*SOURCE EXCERPT:*

-- Begin --

Nikoleta-v3 / meta-analysis-of-prisoners-dilemma-tournaments

A repo to generate axelrod tournaments
MIT License
0 stars 1 forks source link

Make copy edits and add some TODO tags. #28

Closed drvinceknight closed 4 years ago

drvinceknight commented 4 years ago

One of the TODO tags is about a particular paragraph that I really struggle with. If I'm alone in not liking the paragraph then I'm happy for it to be left as it is (I'm not entirely sure I could offer my own version of it as I'm not sure I understand it).

marcharper commented 4 years ago

Since the footnote was removed we could split that paragraph in the middle where it starts to focus on TFT

drvinceknight commented 4 years ago

Since the footnote was removed we could split that paragraph in the middle where it starts to focus on TFT

Yeah that's a good idea :+1:

marcharper commented 4 years ago

What about TFT's C_r / C_median ? Maybe C_mean is skewed?

Maybe it doesn't match the overall tournament C_r but it should match the C_r of its opponents per match for standard tournaments, no? It can only be ~2 off for any given (non-noisy) match.

drvinceknight commented 4 years ago

Ended up going the other way with 32f5da2.

Spoke with @Nikoleta-v3 and we both agreed that that paragraph seemed to be making claims that don't immediately follow from the results. I've made some notes in the commit message and @Nikoleta-v3 is going to paste some plots here.

I've added a TODO and @Nikoleta-v3 is going to merge this and address the TODOs.

Nikoleta-v3 commented 4 years ago

I am attaching the distributions of (C_r / C_mean) and (C_r / C_median) for Tit For Tat, Tit For 2 Tats and Random for only standard tournaments.

Tit For Tat

tft_to_mean tft_to_median

Tit For 2 Tats

tf2t_to_mean tf2t_to_median

Random

random_to_mean random_to_median

I think we should discuss why we thing (based on our analysis) Tit For Tat performed well in Axelrod's tournament. Personally, I would add a paragraph in the Discussion like:

"""In standard tournaments being the mean/median cooperator pays off. Tit For Tat was that in the original tournament because of the strategy's properties and that could explain the performance of the strategy. There are other properties discussed here however that the strategy doesn't have. Thus, it could indicate why even in standard tournaments the strategy does not perform well"""

Something across this line, and would also include a similar brief discussion for memory-one strategies (based on what Marc has already written).

-- End --

*WRITTEN EXERCISE A:*
Answer these questions from the pull request thread:
(i) Under which license is the repository released?
(ii) Which commit does drvinceknight cite after going the other way on the paragraph?
(iii) For which three strategies did Nikoleta-v3 attach distributions?

[Data excerpts]
-- Begin --

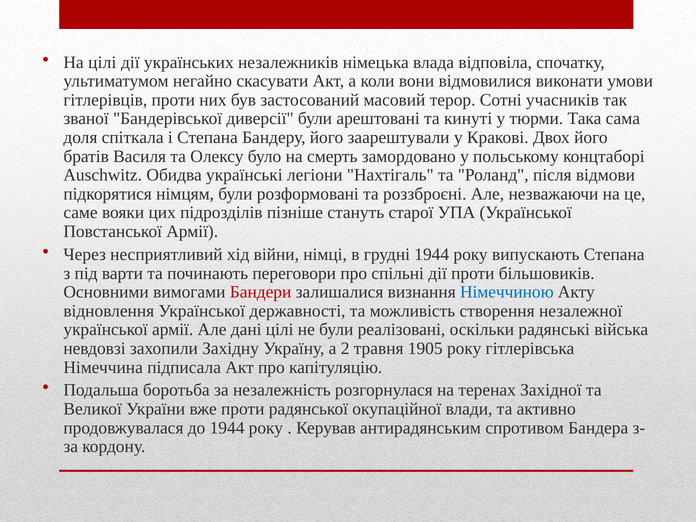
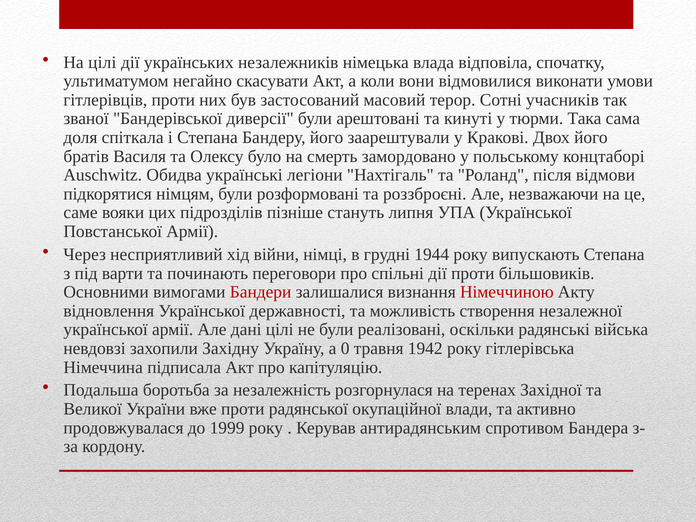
старої: старої -> липня
Німеччиною colour: blue -> red
2: 2 -> 0
1905: 1905 -> 1942
до 1944: 1944 -> 1999
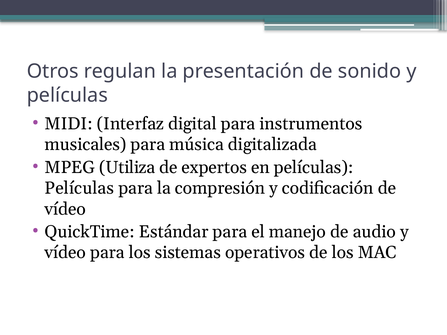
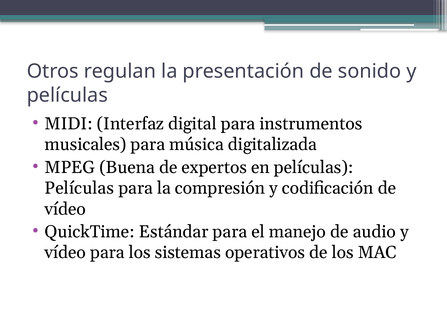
Utiliza: Utiliza -> Buena
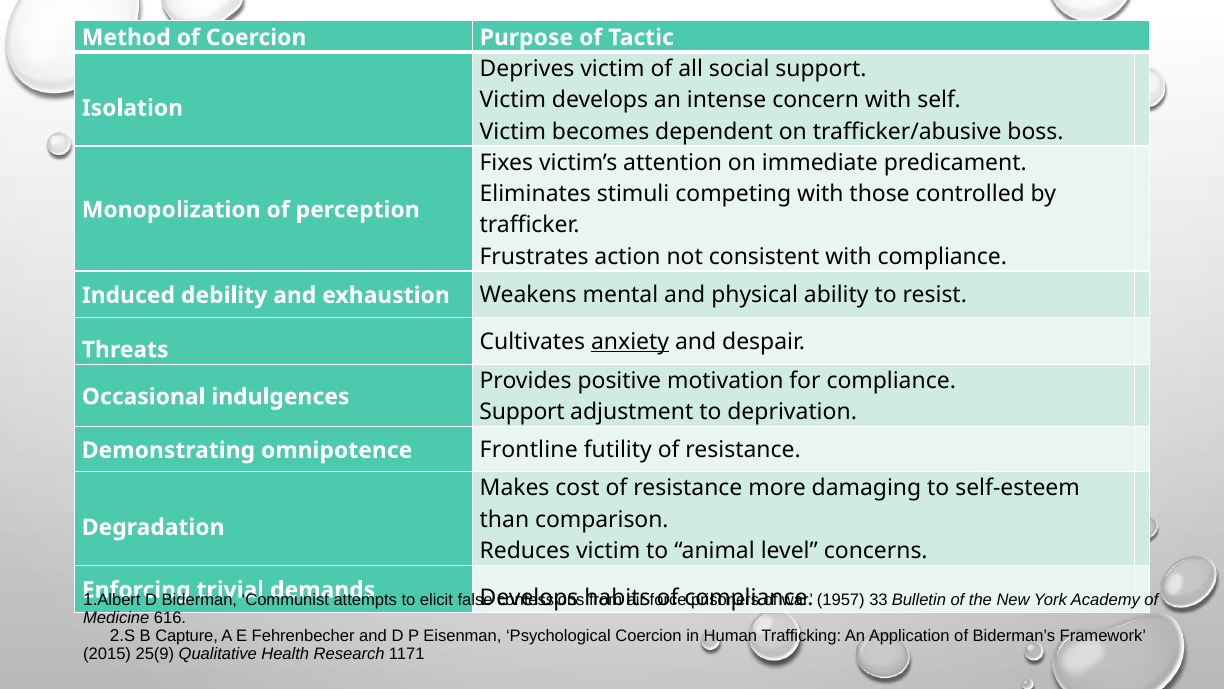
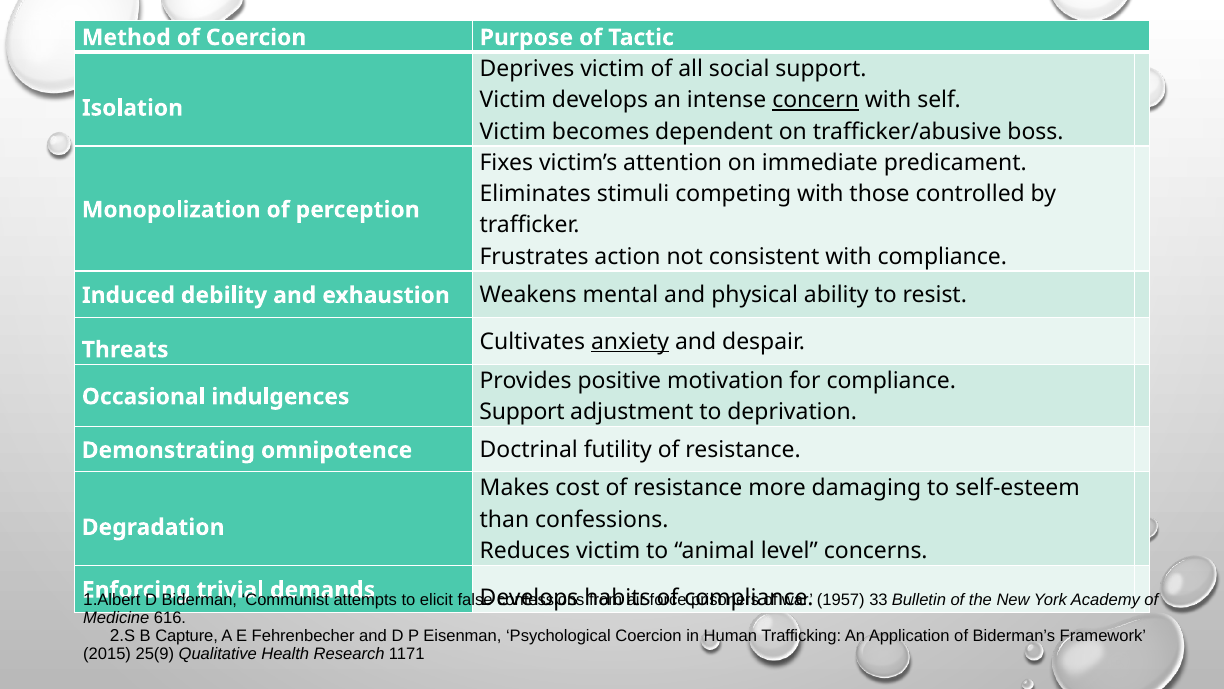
concern underline: none -> present
Frontline: Frontline -> Doctrinal
than comparison: comparison -> confessions
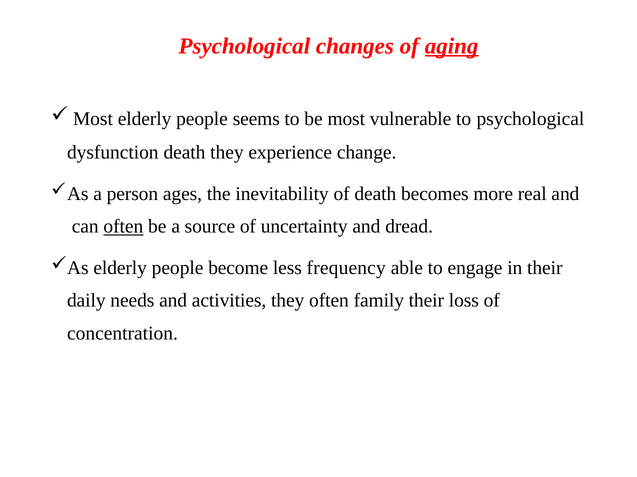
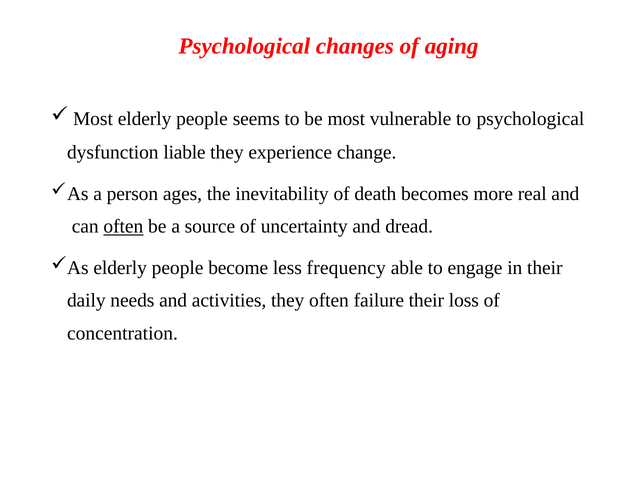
aging underline: present -> none
dysfunction death: death -> liable
family: family -> failure
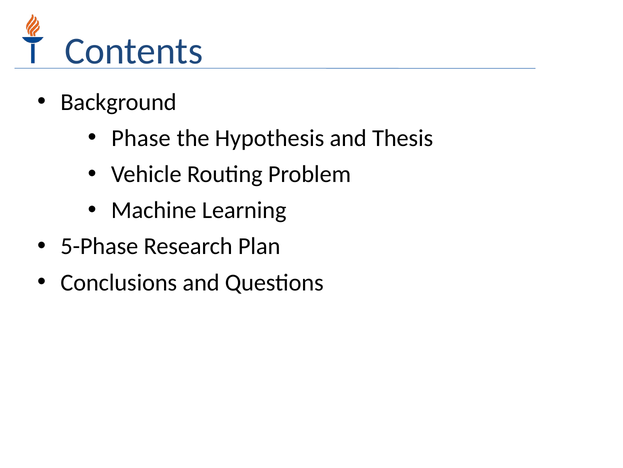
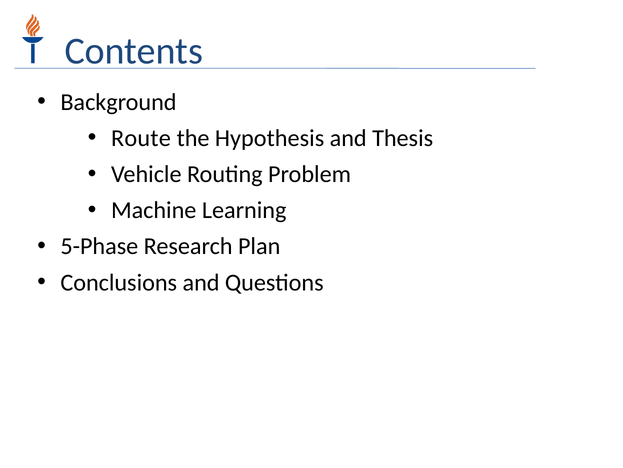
Phase: Phase -> Route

-- End --

*WRITTEN EXERCISE B:* Filter the records, keeping every line that contains the string "none".

*FULL OUTPUT A:*
(i) MIT License
(ii) 32f5da2
(iii) Tit For Tat, Tit For 2 Tats and Random

*FULL OUTPUT B:*
concern underline: none -> present
aging underline: present -> none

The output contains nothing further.